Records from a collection
────────────────────────────────────────

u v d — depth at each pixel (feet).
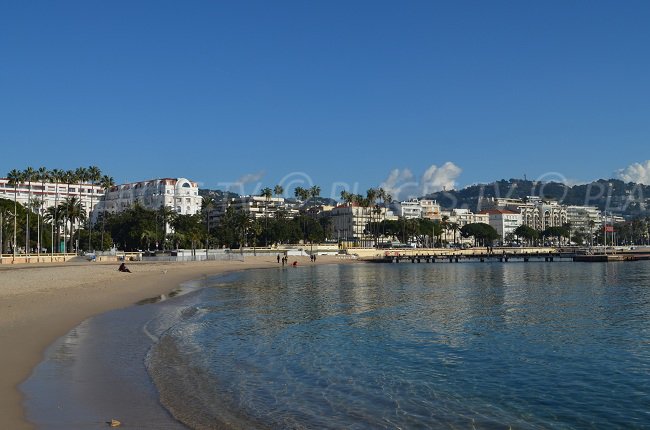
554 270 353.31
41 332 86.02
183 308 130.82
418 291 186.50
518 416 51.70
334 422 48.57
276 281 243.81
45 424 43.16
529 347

────────────────────────────────────────

§ Activity
Each record should be written out again exactly, though without its pictures.

§ Written solution
u v d — depth at each pixel (feet).
554 270 353.31
41 332 86.02
183 308 130.82
418 291 186.50
518 416 51.70
334 422 48.57
276 281 243.81
45 424 43.16
529 347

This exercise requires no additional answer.